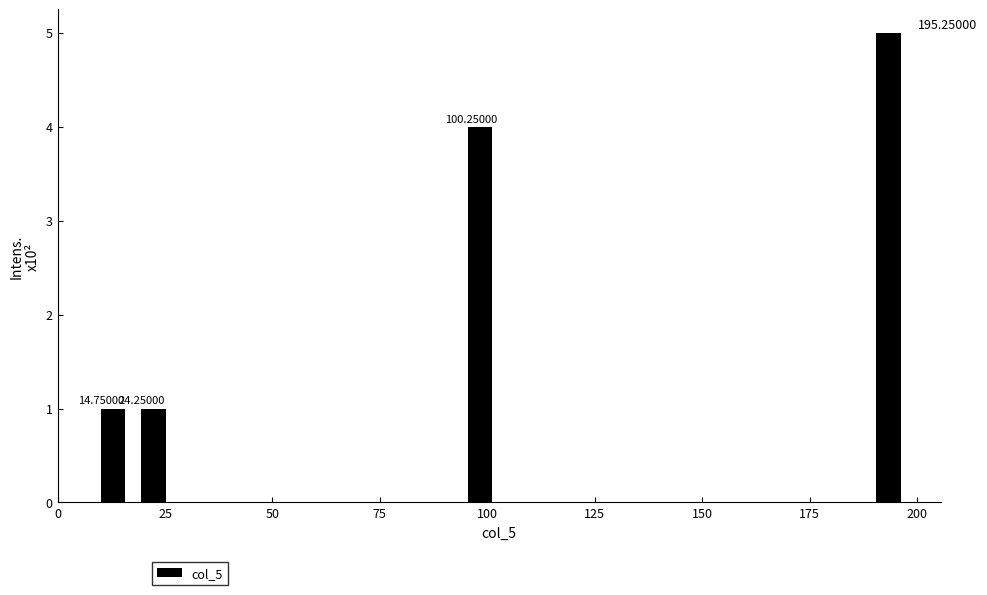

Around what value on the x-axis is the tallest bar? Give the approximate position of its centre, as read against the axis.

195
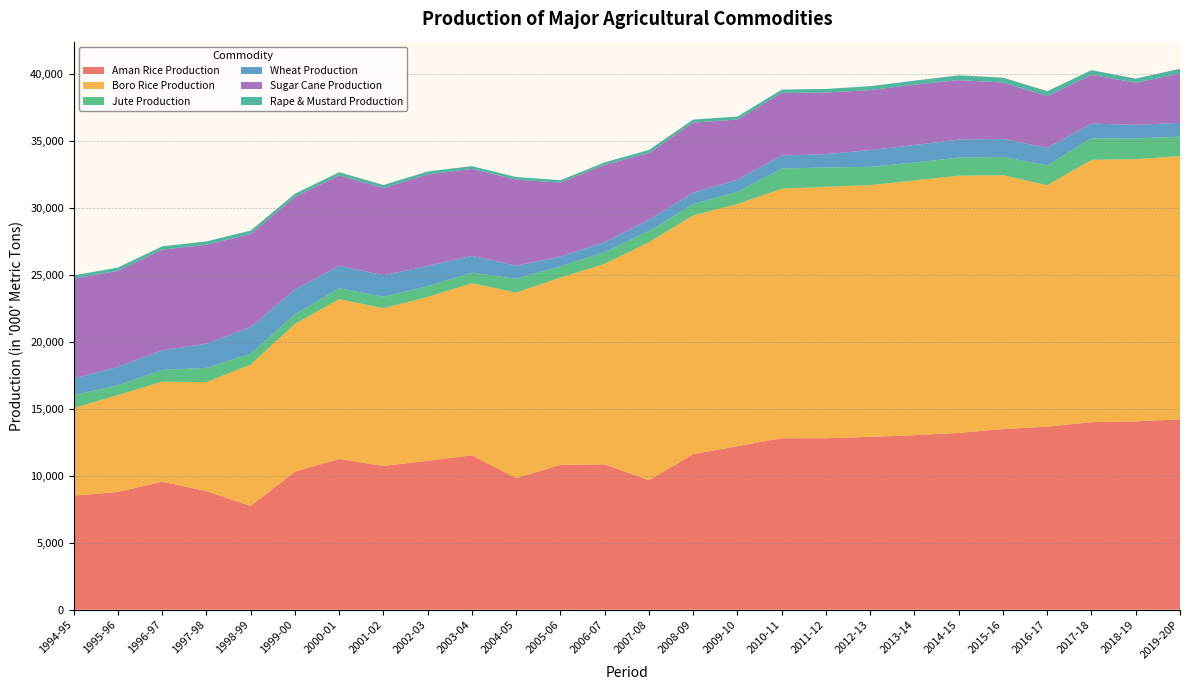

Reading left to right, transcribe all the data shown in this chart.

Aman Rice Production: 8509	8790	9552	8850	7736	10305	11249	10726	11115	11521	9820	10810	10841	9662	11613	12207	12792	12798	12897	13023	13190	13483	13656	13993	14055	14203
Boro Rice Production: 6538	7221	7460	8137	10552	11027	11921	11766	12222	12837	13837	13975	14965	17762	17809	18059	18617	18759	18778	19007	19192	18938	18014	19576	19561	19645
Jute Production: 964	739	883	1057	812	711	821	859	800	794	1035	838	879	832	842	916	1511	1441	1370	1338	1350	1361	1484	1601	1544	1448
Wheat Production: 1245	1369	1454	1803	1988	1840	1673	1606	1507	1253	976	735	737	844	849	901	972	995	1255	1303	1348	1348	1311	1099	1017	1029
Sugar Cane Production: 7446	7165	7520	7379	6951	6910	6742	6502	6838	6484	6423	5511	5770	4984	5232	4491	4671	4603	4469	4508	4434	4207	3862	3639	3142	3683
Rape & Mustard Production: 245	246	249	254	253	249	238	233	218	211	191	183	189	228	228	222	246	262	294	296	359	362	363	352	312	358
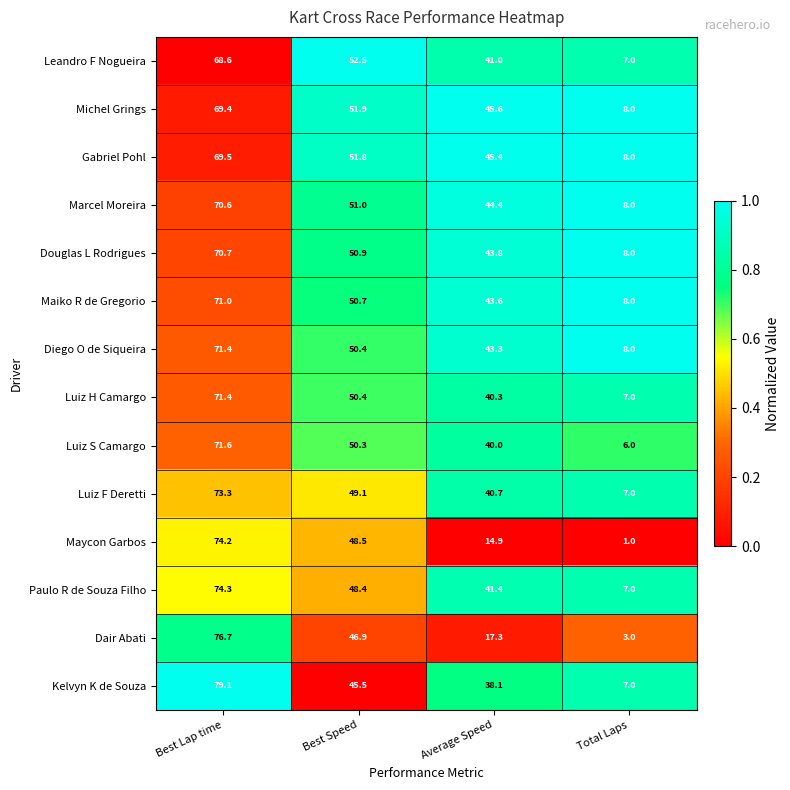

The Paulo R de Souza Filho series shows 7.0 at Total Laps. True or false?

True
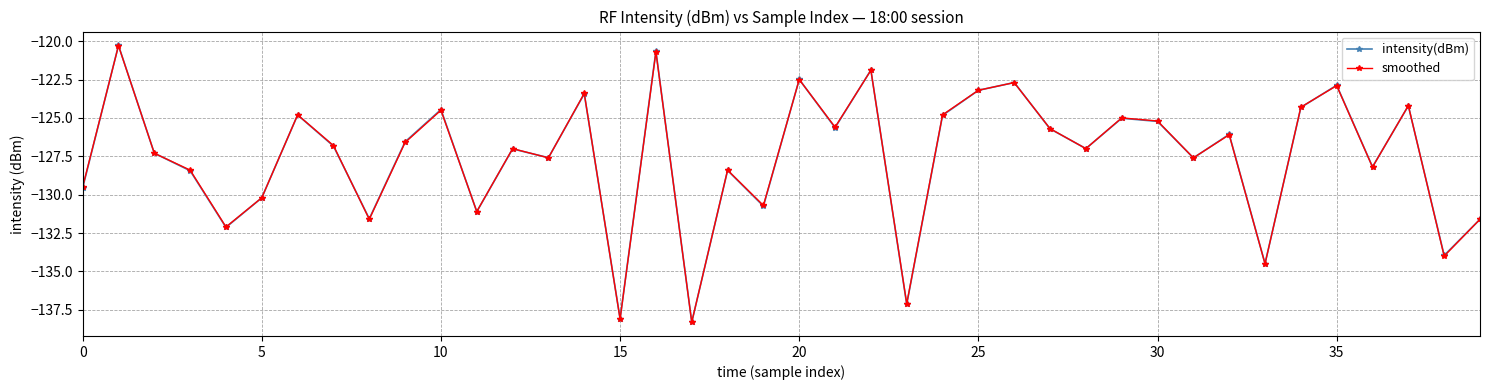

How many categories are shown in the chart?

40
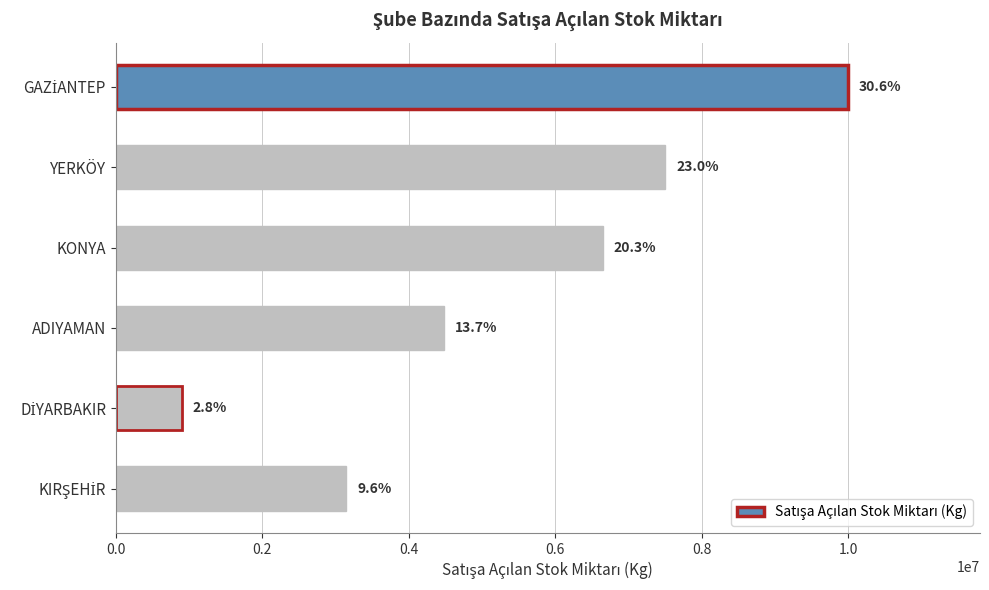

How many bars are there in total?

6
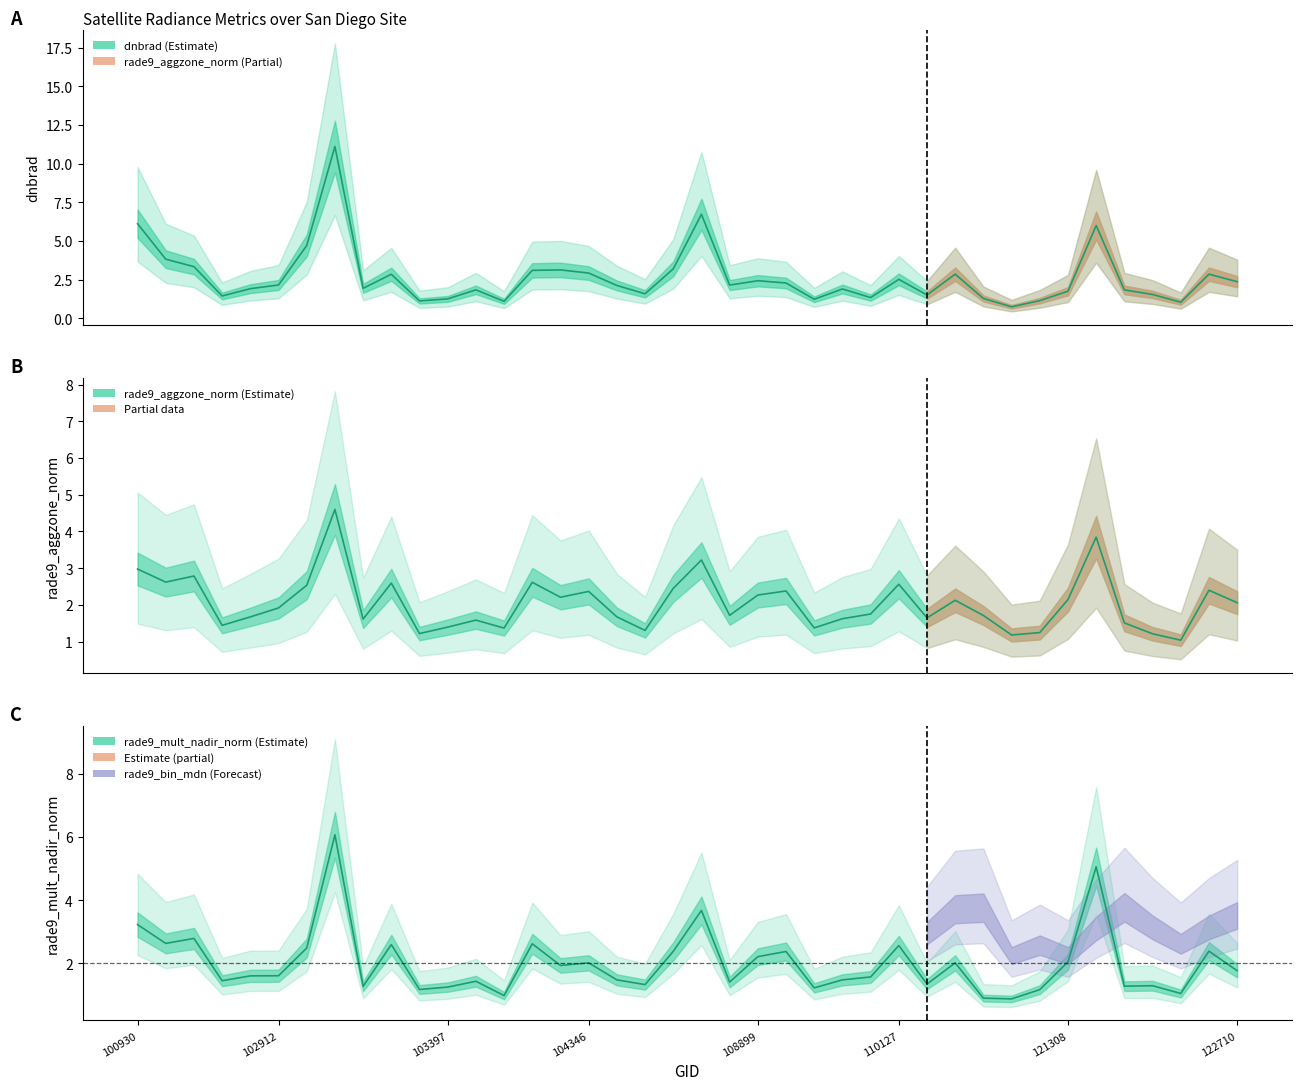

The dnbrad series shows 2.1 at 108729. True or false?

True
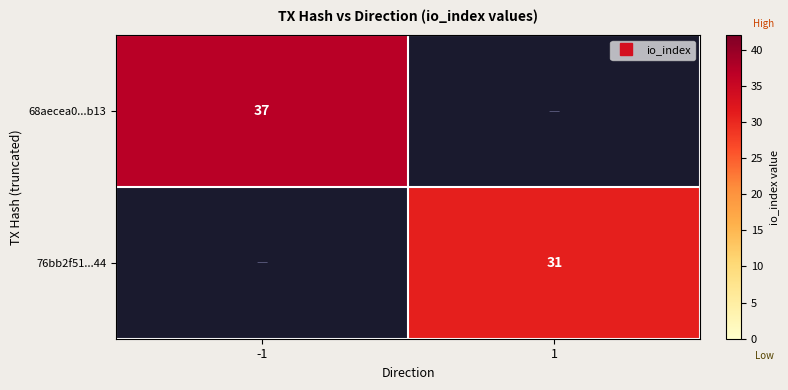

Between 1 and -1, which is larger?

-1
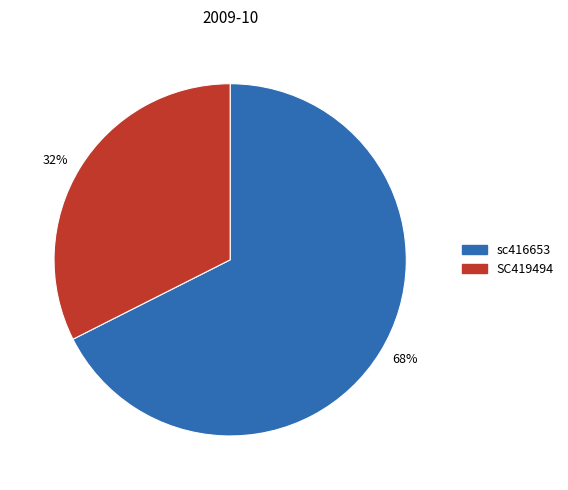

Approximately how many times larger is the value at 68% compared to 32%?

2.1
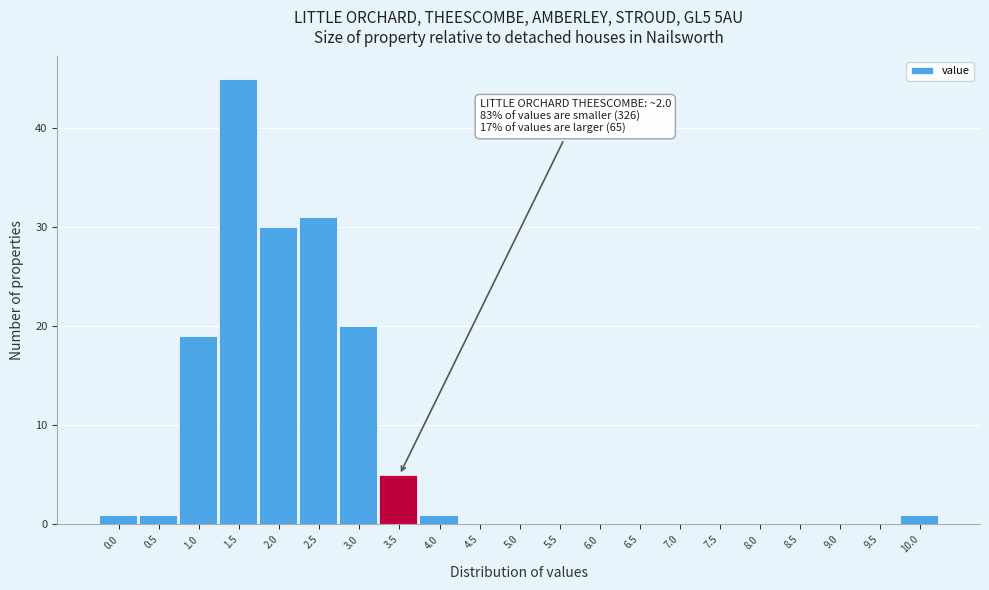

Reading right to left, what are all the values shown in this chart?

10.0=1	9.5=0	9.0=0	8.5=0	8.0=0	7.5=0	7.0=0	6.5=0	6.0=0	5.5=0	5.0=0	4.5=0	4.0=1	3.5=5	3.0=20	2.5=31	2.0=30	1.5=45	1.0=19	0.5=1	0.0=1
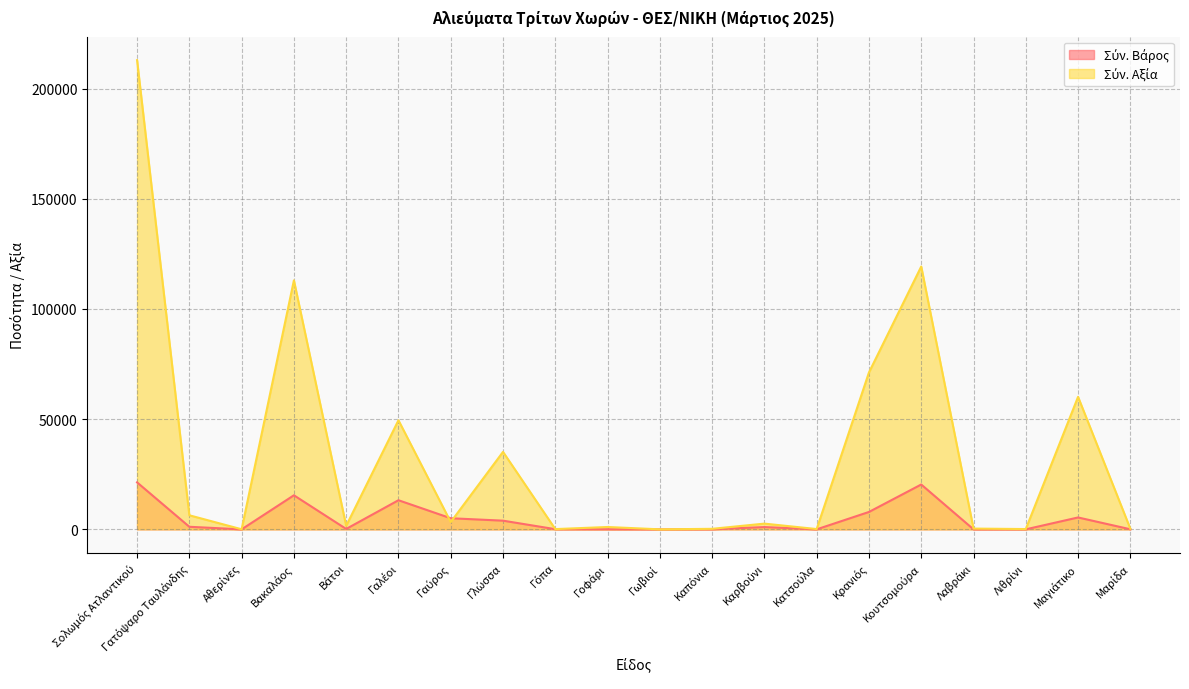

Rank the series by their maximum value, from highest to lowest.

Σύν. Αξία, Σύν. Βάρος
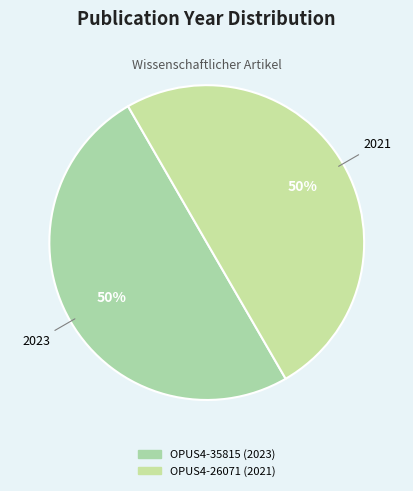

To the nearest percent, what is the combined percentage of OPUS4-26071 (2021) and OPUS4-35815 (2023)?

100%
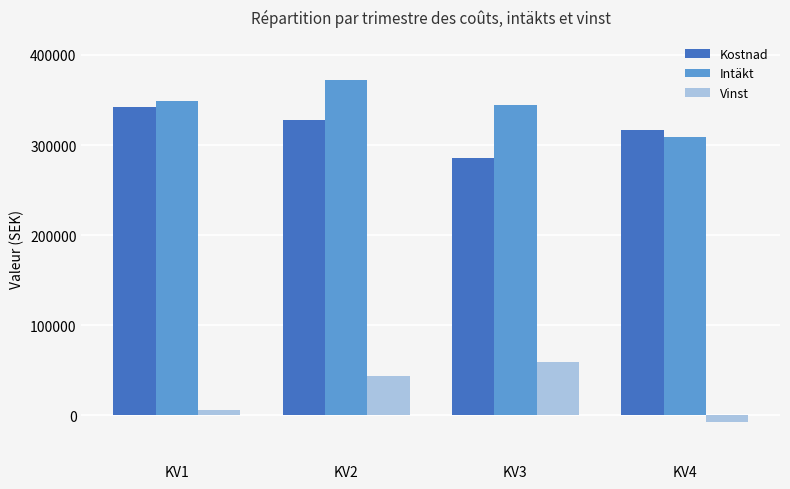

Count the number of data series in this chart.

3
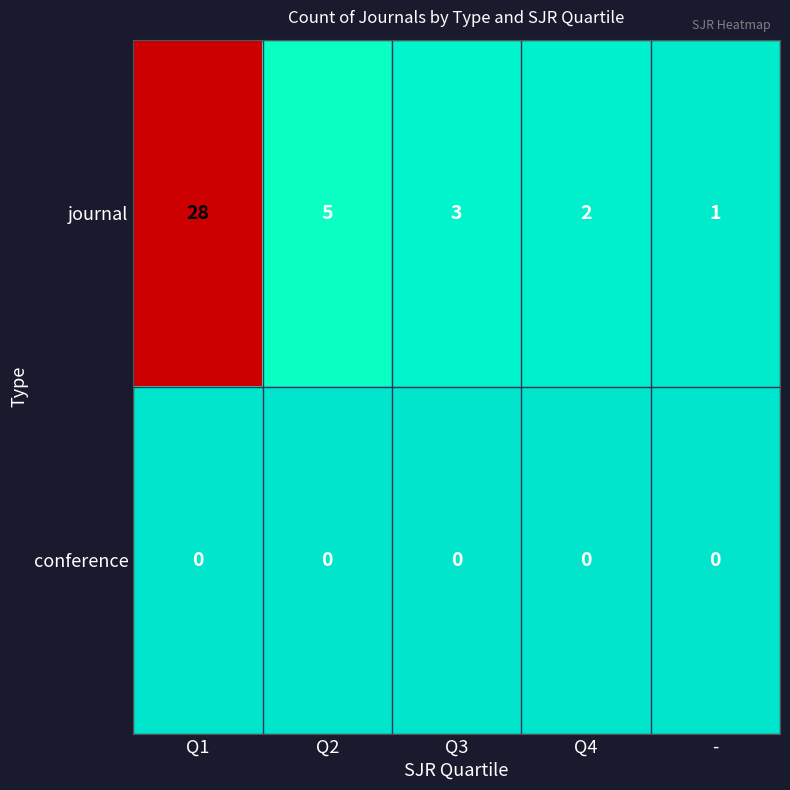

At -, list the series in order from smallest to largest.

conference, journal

####################

→ **GOAL OF THE EXERCISE**: Please retype every line of the listing above exactly as it appears, leaving out the pictures.

→ **EXERCISE SOLUTION**:
Around what value on the x-axis is the tallest bar? Give the approximate position of its centre, as read against the axis.

195

Reading left to right, transcribe all the data shown in this chart.

Aman Rice Production: 8509	8790	9552	8850	7736	10305	11249	10726	11115	11521	9820	10810	10841	9662	11613	12207	12792	12798	12897	13023	13190	13483	13656	13993	14055	14203
Boro Rice Production: 6538	7221	7460	8137	10552	11027	11921	11766	12222	12837	13837	13975	14965	17762	17809	18059	18617	18759	18778	19007	19192	18938	18014	19576	19561	19645
Jute Production: 964	739	883	1057	812	711	821	859	800	794	1035	838	879	832	842	916	1511	1441	1370	1338	1350	1361	1484	1601	1544	1448
Wheat Production: 1245	1369	1454	1803	1988	1840	1673	1606	1507	1253	976	735	737	844	849	901	972	995	1255	1303	1348	1348	1311	1099	1017	1029
Sugar Cane Production: 7446	7165	7520	7379	6951	6910	6742	6502	6838	6484	6423	5511	5770	4984	5232	4491	4671	4603	4469	4508	4434	4207	3862	3639	3142	3683
Rape & Mustard Production: 245	246	249	254	253	249	238	233	218	211	191	183	189	228	228	222	246	262	294	296	359	362	363	352	312	358

The Paulo R de Souza Filho series shows 7.0 at Total Laps. True or false?

True

How many categories are shown in the chart?

40

How many bars are there in total?

6

The dnbrad series shows 2.1 at 108729. True or false?

True

Between 1 and -1, which is larger?

-1

Approximately how many times larger is the value at 68% compared to 32%?

2.1

Reading right to left, what are all the values shown in this chart?

10.0=1	9.5=0	9.0=0	8.5=0	8.0=0	7.5=0	7.0=0	6.5=0	6.0=0	5.5=0	5.0=0	4.5=0	4.0=1	3.5=5	3.0=20	2.5=31	2.0=30	1.5=45	1.0=19	0.5=1	0.0=1

Rank the series by their maximum value, from highest to lowest.

Σύν. Αξία, Σύν. Βάρος

To the nearest percent, what is the combined percentage of OPUS4-26071 (2021) and OPUS4-35815 (2023)?

100%

Count the number of data series in this chart.

3

At -, list the series in order from smallest to largest.

conference, journal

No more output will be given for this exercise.